ASUG: In recent years, SAP has invested a lot in its low-code/no-code solutions. What are some ways you plan on continuing to expand the functionality of these options?
Alam: We announced SAP Build Code at SAP TechEd 2023. In April 2024, it became generally available to all developers around the world. This provides AI-based code generation with SAP’s copilot, Joule, optimized for Java and JavaScript. With low code/no code—going back to one of the things we discussed earlier—the breadth and depth of business processes are so wide. We're trying to bring the experience together, both from an integration and user perspective. Extensibility, in my mind, is another facet of this same topic. If you look at this portfolio, and if a customer wants to do something unique, they look to their business processes. They should be able to leverage our low code/no code to make their processes unique. Having this tool as the natural extensibility layer across our applications is one of the things driving both adoption and integration across our products. From a customer perspective, these solutions also give them one place to go and think about how to make their applications fit their specific needs.

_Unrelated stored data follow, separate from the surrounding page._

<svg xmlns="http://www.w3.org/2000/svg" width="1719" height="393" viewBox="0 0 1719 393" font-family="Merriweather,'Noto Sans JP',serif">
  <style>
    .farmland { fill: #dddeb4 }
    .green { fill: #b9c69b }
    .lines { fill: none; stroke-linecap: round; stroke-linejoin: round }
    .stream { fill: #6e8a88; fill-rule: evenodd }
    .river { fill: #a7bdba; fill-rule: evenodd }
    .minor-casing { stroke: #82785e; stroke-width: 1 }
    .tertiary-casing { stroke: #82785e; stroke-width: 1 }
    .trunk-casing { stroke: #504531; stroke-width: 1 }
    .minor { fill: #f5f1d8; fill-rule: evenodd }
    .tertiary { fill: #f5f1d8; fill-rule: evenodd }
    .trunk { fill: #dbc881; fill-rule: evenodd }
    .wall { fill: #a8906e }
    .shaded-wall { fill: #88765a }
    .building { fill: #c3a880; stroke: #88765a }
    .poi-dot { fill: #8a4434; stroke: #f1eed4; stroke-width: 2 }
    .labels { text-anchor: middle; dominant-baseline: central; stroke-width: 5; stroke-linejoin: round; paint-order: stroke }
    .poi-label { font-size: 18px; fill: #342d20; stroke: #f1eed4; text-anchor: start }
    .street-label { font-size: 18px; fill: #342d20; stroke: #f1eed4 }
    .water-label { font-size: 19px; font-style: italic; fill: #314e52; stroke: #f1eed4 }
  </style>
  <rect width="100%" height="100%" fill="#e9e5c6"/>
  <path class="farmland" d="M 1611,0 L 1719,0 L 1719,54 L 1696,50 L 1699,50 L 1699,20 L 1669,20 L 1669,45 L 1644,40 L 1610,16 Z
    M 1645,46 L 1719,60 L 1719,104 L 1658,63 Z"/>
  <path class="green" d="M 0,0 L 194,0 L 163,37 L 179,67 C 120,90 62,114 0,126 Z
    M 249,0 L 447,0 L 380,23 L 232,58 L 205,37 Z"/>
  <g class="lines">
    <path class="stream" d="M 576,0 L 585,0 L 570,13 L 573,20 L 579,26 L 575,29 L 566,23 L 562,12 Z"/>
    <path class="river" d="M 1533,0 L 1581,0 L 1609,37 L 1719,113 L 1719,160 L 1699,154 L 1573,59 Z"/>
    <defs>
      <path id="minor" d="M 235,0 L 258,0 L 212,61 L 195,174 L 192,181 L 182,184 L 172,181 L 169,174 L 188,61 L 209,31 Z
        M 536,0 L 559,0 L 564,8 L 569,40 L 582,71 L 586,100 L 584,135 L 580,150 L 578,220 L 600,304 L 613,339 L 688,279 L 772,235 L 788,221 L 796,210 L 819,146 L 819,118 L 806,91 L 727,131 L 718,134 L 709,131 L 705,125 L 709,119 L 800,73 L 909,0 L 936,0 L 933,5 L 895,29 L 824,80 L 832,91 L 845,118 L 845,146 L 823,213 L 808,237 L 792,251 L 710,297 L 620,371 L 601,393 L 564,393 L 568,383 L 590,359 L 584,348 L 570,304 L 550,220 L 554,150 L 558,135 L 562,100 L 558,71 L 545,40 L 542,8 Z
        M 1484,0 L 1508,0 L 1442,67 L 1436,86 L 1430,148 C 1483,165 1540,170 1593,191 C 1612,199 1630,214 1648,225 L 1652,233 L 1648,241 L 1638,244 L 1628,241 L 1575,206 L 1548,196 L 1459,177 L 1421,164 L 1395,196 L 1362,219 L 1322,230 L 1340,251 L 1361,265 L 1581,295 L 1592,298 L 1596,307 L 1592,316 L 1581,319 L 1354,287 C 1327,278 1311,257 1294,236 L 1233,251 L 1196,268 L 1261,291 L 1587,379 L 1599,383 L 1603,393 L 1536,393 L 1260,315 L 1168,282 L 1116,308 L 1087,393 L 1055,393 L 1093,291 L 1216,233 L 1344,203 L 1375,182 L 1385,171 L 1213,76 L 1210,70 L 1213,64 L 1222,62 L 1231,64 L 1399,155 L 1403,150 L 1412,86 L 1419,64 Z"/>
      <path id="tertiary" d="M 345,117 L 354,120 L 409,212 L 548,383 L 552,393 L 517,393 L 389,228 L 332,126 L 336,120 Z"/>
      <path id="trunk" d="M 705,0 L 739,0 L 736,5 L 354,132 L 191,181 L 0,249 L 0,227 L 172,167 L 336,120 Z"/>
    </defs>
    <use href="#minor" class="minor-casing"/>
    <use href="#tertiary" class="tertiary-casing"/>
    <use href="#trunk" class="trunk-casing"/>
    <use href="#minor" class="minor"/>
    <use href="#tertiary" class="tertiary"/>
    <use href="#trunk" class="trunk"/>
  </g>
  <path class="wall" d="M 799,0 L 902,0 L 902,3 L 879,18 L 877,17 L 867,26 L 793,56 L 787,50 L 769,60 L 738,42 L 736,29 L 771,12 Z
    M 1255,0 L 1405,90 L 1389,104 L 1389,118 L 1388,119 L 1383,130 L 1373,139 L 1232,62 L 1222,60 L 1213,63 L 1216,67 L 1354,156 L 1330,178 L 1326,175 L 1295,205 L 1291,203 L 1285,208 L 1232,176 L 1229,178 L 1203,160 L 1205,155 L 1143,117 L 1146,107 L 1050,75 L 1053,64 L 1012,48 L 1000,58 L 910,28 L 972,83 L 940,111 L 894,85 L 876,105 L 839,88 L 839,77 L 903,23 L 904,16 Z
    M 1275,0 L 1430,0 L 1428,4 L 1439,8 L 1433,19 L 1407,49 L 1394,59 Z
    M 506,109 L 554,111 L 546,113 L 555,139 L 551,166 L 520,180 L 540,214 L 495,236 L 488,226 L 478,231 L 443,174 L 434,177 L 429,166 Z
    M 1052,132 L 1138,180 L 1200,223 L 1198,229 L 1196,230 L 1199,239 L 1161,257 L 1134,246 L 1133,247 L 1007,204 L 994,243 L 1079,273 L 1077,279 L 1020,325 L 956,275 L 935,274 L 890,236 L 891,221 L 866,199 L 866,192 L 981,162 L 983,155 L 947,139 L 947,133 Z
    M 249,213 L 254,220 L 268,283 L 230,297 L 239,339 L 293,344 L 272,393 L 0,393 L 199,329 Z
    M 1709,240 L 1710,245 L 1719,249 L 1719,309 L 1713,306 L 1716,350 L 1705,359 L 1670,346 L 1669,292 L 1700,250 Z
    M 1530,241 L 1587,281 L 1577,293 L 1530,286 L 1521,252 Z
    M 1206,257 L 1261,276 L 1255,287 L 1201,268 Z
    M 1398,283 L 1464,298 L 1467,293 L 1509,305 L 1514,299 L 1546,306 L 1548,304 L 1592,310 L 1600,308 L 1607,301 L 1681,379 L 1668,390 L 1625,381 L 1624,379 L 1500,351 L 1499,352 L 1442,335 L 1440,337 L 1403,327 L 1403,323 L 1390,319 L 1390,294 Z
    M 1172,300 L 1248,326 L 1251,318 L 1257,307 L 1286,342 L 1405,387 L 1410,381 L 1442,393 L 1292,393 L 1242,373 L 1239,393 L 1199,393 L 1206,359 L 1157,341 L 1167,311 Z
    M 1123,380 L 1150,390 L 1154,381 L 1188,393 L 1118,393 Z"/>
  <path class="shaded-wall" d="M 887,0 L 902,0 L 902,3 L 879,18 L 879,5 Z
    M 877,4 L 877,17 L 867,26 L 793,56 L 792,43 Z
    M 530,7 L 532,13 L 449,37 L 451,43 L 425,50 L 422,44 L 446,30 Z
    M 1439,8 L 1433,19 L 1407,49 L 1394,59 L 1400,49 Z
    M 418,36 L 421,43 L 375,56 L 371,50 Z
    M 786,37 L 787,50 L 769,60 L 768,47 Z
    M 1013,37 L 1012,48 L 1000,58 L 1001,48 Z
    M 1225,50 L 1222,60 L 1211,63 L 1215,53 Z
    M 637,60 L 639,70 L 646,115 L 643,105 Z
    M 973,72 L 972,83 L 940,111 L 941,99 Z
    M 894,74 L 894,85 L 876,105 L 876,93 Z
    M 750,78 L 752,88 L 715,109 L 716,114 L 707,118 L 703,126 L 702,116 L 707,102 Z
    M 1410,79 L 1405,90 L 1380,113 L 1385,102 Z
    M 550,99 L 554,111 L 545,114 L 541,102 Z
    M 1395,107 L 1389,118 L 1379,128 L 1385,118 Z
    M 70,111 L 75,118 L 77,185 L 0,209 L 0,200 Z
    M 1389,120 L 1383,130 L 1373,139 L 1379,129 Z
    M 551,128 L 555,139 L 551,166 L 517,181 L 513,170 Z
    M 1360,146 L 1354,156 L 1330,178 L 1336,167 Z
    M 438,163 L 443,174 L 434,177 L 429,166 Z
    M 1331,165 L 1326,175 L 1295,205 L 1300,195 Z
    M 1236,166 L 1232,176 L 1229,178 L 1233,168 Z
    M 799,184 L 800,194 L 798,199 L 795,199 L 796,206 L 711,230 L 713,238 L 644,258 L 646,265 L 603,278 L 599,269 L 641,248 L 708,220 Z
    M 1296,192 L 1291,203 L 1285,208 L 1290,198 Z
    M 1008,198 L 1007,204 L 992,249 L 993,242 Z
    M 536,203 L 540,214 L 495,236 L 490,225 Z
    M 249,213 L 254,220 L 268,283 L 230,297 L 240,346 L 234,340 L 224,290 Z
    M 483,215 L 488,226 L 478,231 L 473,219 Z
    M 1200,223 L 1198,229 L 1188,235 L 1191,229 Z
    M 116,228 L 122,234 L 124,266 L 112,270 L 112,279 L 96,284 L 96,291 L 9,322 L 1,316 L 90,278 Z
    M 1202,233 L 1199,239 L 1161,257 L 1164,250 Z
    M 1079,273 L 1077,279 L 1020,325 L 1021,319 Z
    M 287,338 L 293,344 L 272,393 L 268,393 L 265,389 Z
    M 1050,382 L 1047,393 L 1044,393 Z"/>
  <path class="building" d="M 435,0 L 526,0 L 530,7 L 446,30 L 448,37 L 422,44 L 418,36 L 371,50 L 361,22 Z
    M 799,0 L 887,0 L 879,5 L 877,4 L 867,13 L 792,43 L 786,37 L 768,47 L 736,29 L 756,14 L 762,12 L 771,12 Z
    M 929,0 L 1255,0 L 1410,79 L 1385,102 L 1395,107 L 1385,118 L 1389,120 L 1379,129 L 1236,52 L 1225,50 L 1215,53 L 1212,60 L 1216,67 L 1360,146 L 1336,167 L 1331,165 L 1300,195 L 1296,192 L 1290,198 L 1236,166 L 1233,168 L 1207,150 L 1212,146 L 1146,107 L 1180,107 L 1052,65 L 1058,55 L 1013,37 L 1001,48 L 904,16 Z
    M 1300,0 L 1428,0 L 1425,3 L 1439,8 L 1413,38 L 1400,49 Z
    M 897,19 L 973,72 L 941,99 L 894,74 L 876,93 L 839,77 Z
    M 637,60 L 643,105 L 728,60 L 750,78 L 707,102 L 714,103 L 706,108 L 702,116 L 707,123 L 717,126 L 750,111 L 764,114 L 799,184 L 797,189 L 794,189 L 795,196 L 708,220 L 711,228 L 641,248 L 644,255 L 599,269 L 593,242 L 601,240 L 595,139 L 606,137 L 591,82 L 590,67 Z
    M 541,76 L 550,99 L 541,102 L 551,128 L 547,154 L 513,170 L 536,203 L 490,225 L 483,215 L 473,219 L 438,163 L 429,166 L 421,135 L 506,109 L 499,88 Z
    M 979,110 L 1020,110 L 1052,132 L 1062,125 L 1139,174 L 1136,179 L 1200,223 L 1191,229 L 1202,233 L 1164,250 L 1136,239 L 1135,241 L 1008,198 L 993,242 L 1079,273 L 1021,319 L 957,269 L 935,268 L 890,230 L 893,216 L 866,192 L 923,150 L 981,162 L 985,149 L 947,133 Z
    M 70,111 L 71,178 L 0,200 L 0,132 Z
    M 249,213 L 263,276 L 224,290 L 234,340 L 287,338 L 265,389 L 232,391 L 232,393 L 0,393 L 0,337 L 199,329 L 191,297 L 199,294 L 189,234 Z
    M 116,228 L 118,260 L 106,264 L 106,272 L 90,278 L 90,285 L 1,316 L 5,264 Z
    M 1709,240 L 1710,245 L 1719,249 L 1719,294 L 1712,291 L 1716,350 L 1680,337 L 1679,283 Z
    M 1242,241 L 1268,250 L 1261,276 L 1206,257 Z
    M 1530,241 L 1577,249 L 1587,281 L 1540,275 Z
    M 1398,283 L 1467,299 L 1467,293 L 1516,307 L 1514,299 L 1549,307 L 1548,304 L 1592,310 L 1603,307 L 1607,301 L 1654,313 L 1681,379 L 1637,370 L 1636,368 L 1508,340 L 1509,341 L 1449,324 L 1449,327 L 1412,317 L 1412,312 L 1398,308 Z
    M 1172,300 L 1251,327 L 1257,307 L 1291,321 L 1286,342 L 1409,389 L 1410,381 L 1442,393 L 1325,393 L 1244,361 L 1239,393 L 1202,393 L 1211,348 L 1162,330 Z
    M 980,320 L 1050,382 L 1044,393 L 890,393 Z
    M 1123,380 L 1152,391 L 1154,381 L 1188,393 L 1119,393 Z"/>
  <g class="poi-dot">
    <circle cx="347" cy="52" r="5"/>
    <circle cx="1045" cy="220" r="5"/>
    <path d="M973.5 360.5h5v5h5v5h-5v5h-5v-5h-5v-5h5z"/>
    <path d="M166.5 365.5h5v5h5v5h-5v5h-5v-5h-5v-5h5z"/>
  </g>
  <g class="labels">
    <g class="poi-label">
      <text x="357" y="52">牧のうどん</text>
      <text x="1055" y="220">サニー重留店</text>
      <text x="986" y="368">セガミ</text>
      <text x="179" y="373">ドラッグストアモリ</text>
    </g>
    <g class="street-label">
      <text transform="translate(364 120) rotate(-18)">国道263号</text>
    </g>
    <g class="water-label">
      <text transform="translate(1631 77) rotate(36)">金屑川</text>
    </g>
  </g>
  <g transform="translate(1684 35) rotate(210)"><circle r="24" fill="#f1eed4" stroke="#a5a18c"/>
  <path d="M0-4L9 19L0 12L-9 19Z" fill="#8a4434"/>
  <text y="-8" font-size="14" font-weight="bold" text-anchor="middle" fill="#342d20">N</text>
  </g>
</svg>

ASUG: What are you excited about in the coming months, both as it applies to your new role and the overall direction of SAP?
Alam: Learning! That excites me the most, personally. There's just so much learning ahead, again, across those three pillars: people, product, and our customers and partners. I’m excited to be refining the right strategies and focusing on the right things to make an outsized impact for our customers, SAP, and our shareholders. As we’ve discussed, I’m also thrilled about figuring out how to take the amazing set of SAP products and the data that it creates and apply AI on top of it to build impactful value for our customers in a way that nobody else can. Along the way, I look forward to creating an employee force and set of colleagues who are excited, energized, and looking to learn as well.